İlk yarı sıkıntılıydı geçti temsilcimiz adına, özellikle orta saha da yoklukları oynuyordu Beşiktaş. Bobo sol çizgiden top alıp içeriye giriyor, Tabata forvet arkası mevkisine oynamaya çalışıyor-sahi bugün İlker Yasin'in Tabata dediğini duydunuz mu maç anlatımında?-, Nihat'sa uzun süredir oynadığı sağ iç forvet mevkisinde topla buluşamıyor, aldığı toplarıda ya çalımda kaybediyor yada pas hatası yapıyor. Savunmada ise işler iyi olmasa bile, sırıtmıyor herhangi bir parça. Toroman'ın maça mçıkarkenki yüz ifadesinden bu gece bir tersliğe yol açacağını farkediyoruz ama dilimiz varmıyor söylemeye; Aurelio bildiğimiz Memo, ayakları sağlam basıyor yere; Ersan'sa biraz bocalıyor ilk yarı, tabi heyecanlıda Porto'ya karşı oynamaktan ama ayakları en sağlam basan oyuncu olamktanda geri kalmıyor. Porto cephesinde işler tıkırında. İleride çoğalamayan, pas yapamayan BJK'yi savunmada zorlanmıyor birde Hulk canavarına topu iletip tehlike yaratıyorlar. Buna rağmen gol bulamadılar aslında. Penaltı pozisyonuna pek bir yorum yapmak istemiyorum. Hakan'ın bu tür hata(!)larına alıştık artık. Rüştü'de buna benzer şeyleri yapardı. Abisinden öğreniyor herhalde deyip geçiyorum.
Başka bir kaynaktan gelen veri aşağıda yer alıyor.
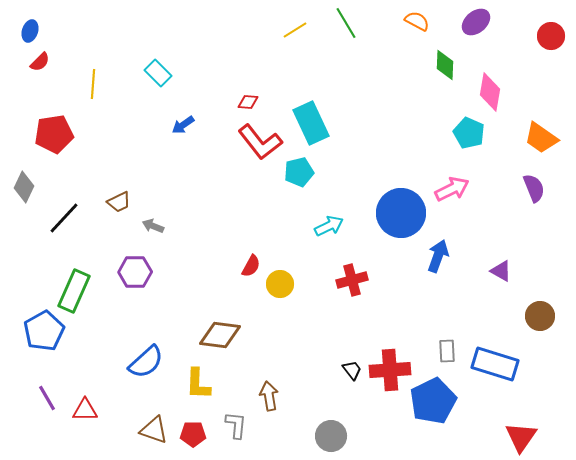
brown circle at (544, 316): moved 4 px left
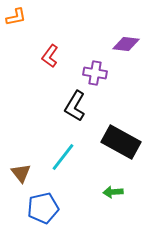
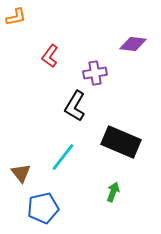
purple diamond: moved 7 px right
purple cross: rotated 20 degrees counterclockwise
black rectangle: rotated 6 degrees counterclockwise
green arrow: rotated 114 degrees clockwise
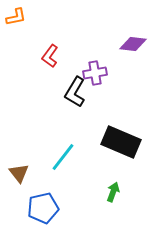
black L-shape: moved 14 px up
brown triangle: moved 2 px left
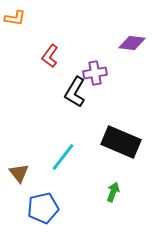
orange L-shape: moved 1 px left, 1 px down; rotated 20 degrees clockwise
purple diamond: moved 1 px left, 1 px up
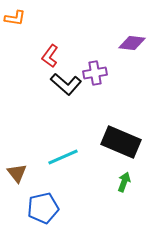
black L-shape: moved 9 px left, 8 px up; rotated 80 degrees counterclockwise
cyan line: rotated 28 degrees clockwise
brown triangle: moved 2 px left
green arrow: moved 11 px right, 10 px up
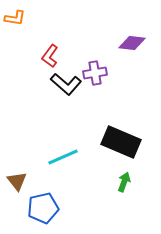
brown triangle: moved 8 px down
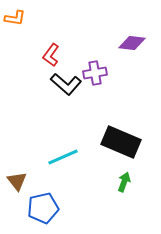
red L-shape: moved 1 px right, 1 px up
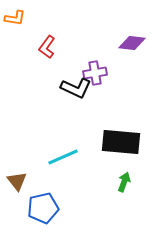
red L-shape: moved 4 px left, 8 px up
black L-shape: moved 10 px right, 4 px down; rotated 16 degrees counterclockwise
black rectangle: rotated 18 degrees counterclockwise
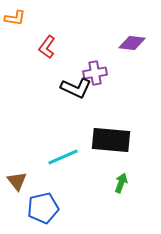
black rectangle: moved 10 px left, 2 px up
green arrow: moved 3 px left, 1 px down
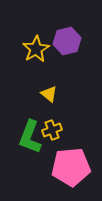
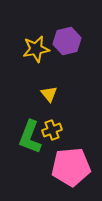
yellow star: rotated 20 degrees clockwise
yellow triangle: rotated 12 degrees clockwise
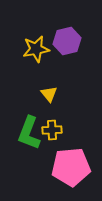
yellow cross: rotated 18 degrees clockwise
green L-shape: moved 1 px left, 4 px up
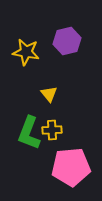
yellow star: moved 10 px left, 3 px down; rotated 20 degrees clockwise
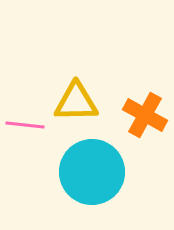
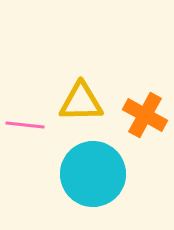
yellow triangle: moved 5 px right
cyan circle: moved 1 px right, 2 px down
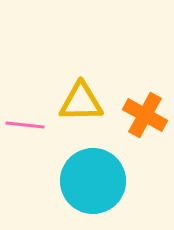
cyan circle: moved 7 px down
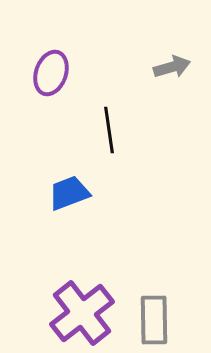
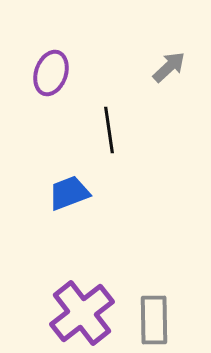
gray arrow: moved 3 px left; rotated 27 degrees counterclockwise
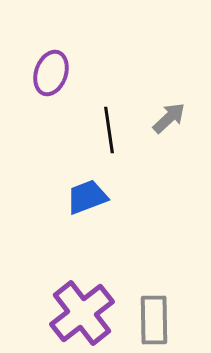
gray arrow: moved 51 px down
blue trapezoid: moved 18 px right, 4 px down
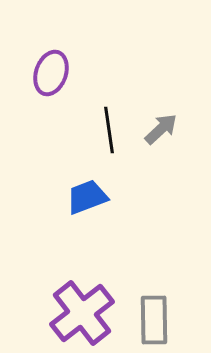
gray arrow: moved 8 px left, 11 px down
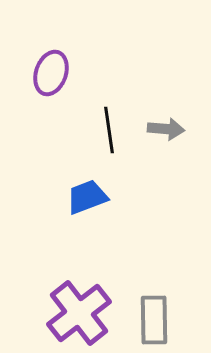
gray arrow: moved 5 px right; rotated 48 degrees clockwise
purple cross: moved 3 px left
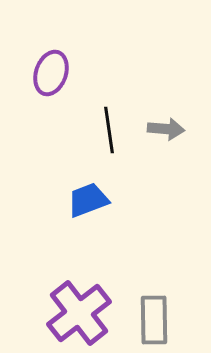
blue trapezoid: moved 1 px right, 3 px down
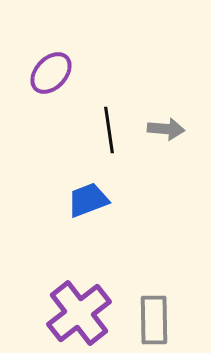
purple ellipse: rotated 24 degrees clockwise
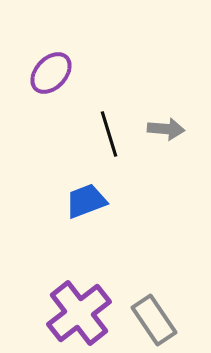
black line: moved 4 px down; rotated 9 degrees counterclockwise
blue trapezoid: moved 2 px left, 1 px down
gray rectangle: rotated 33 degrees counterclockwise
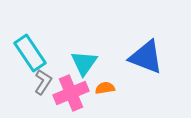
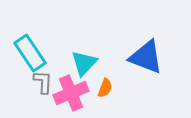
cyan triangle: rotated 8 degrees clockwise
gray L-shape: rotated 30 degrees counterclockwise
orange semicircle: rotated 120 degrees clockwise
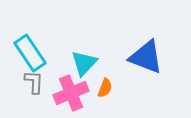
gray L-shape: moved 9 px left
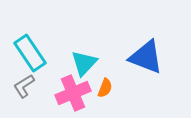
gray L-shape: moved 10 px left, 4 px down; rotated 125 degrees counterclockwise
pink cross: moved 2 px right
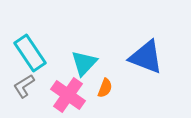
pink cross: moved 5 px left, 2 px down; rotated 32 degrees counterclockwise
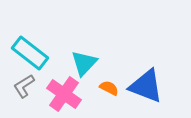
cyan rectangle: rotated 18 degrees counterclockwise
blue triangle: moved 29 px down
orange semicircle: moved 4 px right; rotated 84 degrees counterclockwise
pink cross: moved 4 px left, 1 px up
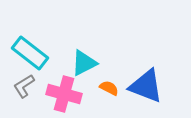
cyan triangle: rotated 20 degrees clockwise
pink cross: rotated 20 degrees counterclockwise
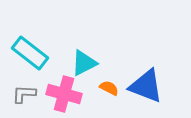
gray L-shape: moved 8 px down; rotated 35 degrees clockwise
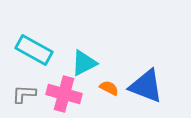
cyan rectangle: moved 4 px right, 3 px up; rotated 9 degrees counterclockwise
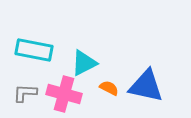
cyan rectangle: rotated 18 degrees counterclockwise
blue triangle: rotated 9 degrees counterclockwise
gray L-shape: moved 1 px right, 1 px up
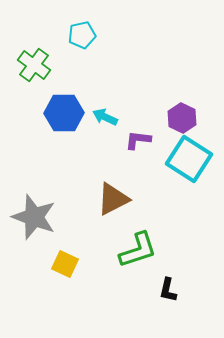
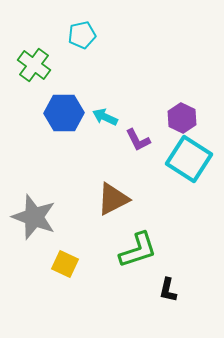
purple L-shape: rotated 124 degrees counterclockwise
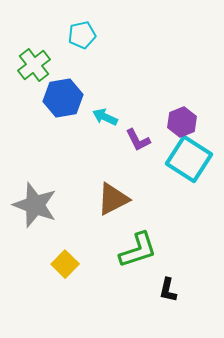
green cross: rotated 16 degrees clockwise
blue hexagon: moved 1 px left, 15 px up; rotated 9 degrees counterclockwise
purple hexagon: moved 4 px down; rotated 12 degrees clockwise
gray star: moved 1 px right, 12 px up
yellow square: rotated 20 degrees clockwise
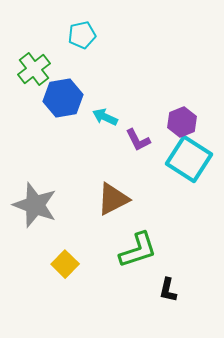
green cross: moved 4 px down
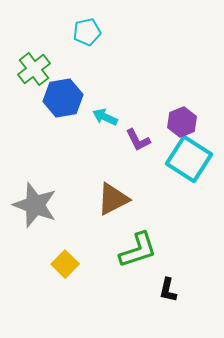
cyan pentagon: moved 5 px right, 3 px up
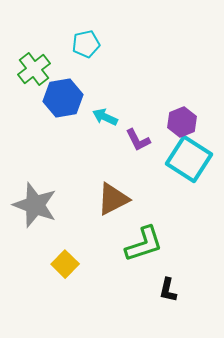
cyan pentagon: moved 1 px left, 12 px down
green L-shape: moved 6 px right, 6 px up
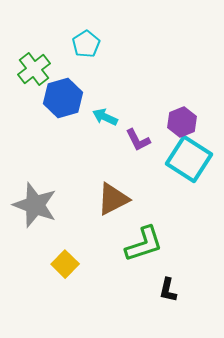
cyan pentagon: rotated 20 degrees counterclockwise
blue hexagon: rotated 6 degrees counterclockwise
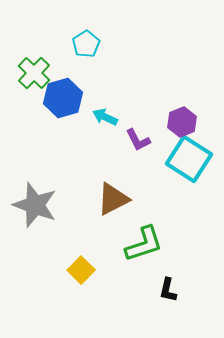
green cross: moved 4 px down; rotated 8 degrees counterclockwise
yellow square: moved 16 px right, 6 px down
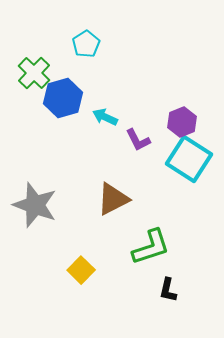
green L-shape: moved 7 px right, 3 px down
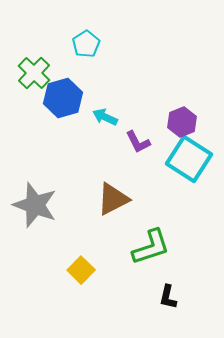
purple L-shape: moved 2 px down
black L-shape: moved 7 px down
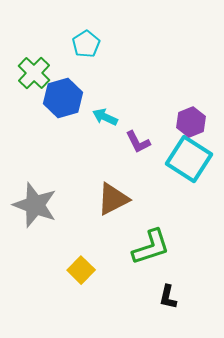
purple hexagon: moved 9 px right
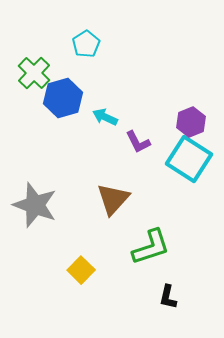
brown triangle: rotated 21 degrees counterclockwise
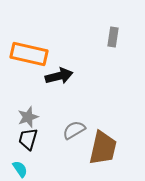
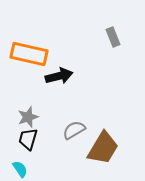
gray rectangle: rotated 30 degrees counterclockwise
brown trapezoid: rotated 18 degrees clockwise
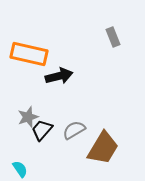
black trapezoid: moved 14 px right, 9 px up; rotated 25 degrees clockwise
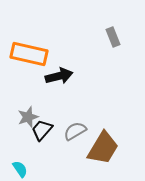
gray semicircle: moved 1 px right, 1 px down
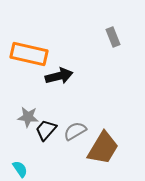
gray star: rotated 25 degrees clockwise
black trapezoid: moved 4 px right
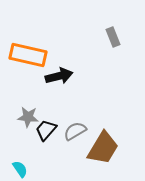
orange rectangle: moved 1 px left, 1 px down
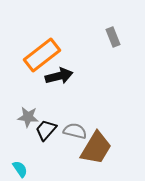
orange rectangle: moved 14 px right; rotated 51 degrees counterclockwise
gray semicircle: rotated 45 degrees clockwise
brown trapezoid: moved 7 px left
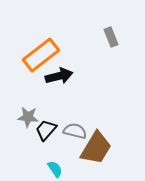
gray rectangle: moved 2 px left
orange rectangle: moved 1 px left
cyan semicircle: moved 35 px right
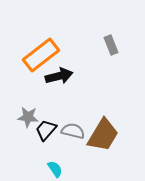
gray rectangle: moved 8 px down
gray semicircle: moved 2 px left
brown trapezoid: moved 7 px right, 13 px up
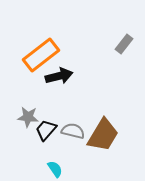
gray rectangle: moved 13 px right, 1 px up; rotated 60 degrees clockwise
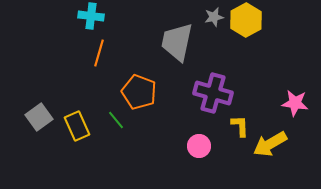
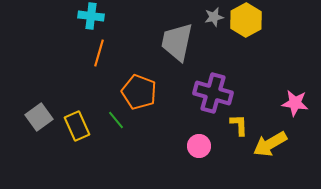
yellow L-shape: moved 1 px left, 1 px up
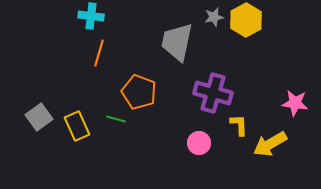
green line: moved 1 px up; rotated 36 degrees counterclockwise
pink circle: moved 3 px up
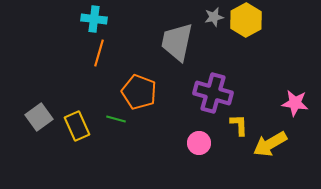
cyan cross: moved 3 px right, 3 px down
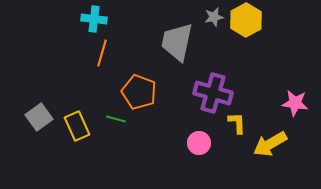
orange line: moved 3 px right
yellow L-shape: moved 2 px left, 2 px up
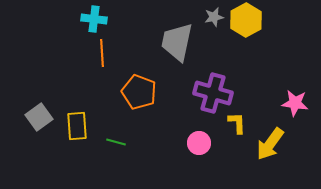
orange line: rotated 20 degrees counterclockwise
green line: moved 23 px down
yellow rectangle: rotated 20 degrees clockwise
yellow arrow: rotated 24 degrees counterclockwise
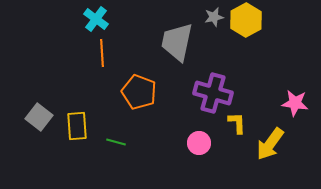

İkinci yarıda ise Tabata'nın çıkışı biraz daha rahatlattı gibi takımı. 10 kişi oynamaktan daha bir 11 kişiye oynamaya döndüler. İ.Üzülmez'İn tecrübesi ile 10 kişi kalan Porto Hulk ile yakaladığı pozisyonu şımarıkca harcayınca baskıyı artırdı o dakikadan sonra BJK. Fatih Akyel misali, sağdan bindirmelerle öne çıkan Hilbert, orta yapma konusunda biraz daha becerikli olsaydı o bir kaç ataktan 2 gol çıkarabilirdi takım. Fakat sonra sahada bir an Hami Mandıralı'yı gördük. Böyle anlık bir görüntüydü, sağ çaprazdan topa vurup kaçtı sanki. Evet Nihat'ın füzesinden bahsediyorum. La Liga esintili olsada bizin Hami'yle alışık olduğumuz o füze. Gerçektende harika bir goldü. Dilerim Nihat devam eder artık, çünkü performansı fazlaca inişli-çıkışlı olmaya başladı. Füze füzeydi ama, Bobo'da birşeylerin sinyalini vermeye çalışıyorda yakın dakikalarda, hızlı bir atakta soldan aldığı topu, sağdan hızla kaçan Holosko'ya vermek yerine kaleye göndererek. Zaten bu mesajdan sonra yapcağını yapıyor, yüksek gelen topu orta saha çizgisinin oralardan yumuşatıp, harika saklayıp, müthiş bir şut çıkarıyor ama adi üst direk, gol diye havaya zıplayanları havadaki maksimum yükseklikte yakalıyor. Balkondan atlamaya koşanları kapıdan döndürüyor adeta. Gerçektende son yıllarda izlediğimiz enfes hareketlerin başında geliyor Bobo'nun "o" şutu.

Dedik ya Toroman'ın surati bir meymenetsizdi diye, sonra o meymenetsizliğin sonucunu görüyoruz hep beraber. İlk yarıda nedensiz kaymalarından birinde gördüğü sarı kartı, devre arasında uyarılmadığından ikinci yarıdada devam ederken, Guti'nin avantaja bıraklıan faulünden gaza gelen Toroman basıyor Portoluya. 10 kişi kalıp, pres yiyen Porto rahatlıyor. Maça tekrar ortak ediyor Toroman onları. Fakat bir Ersan var ki sahada! Ne desem ona, ne yazsam, ne methiyeler düzsem bilemiyorum.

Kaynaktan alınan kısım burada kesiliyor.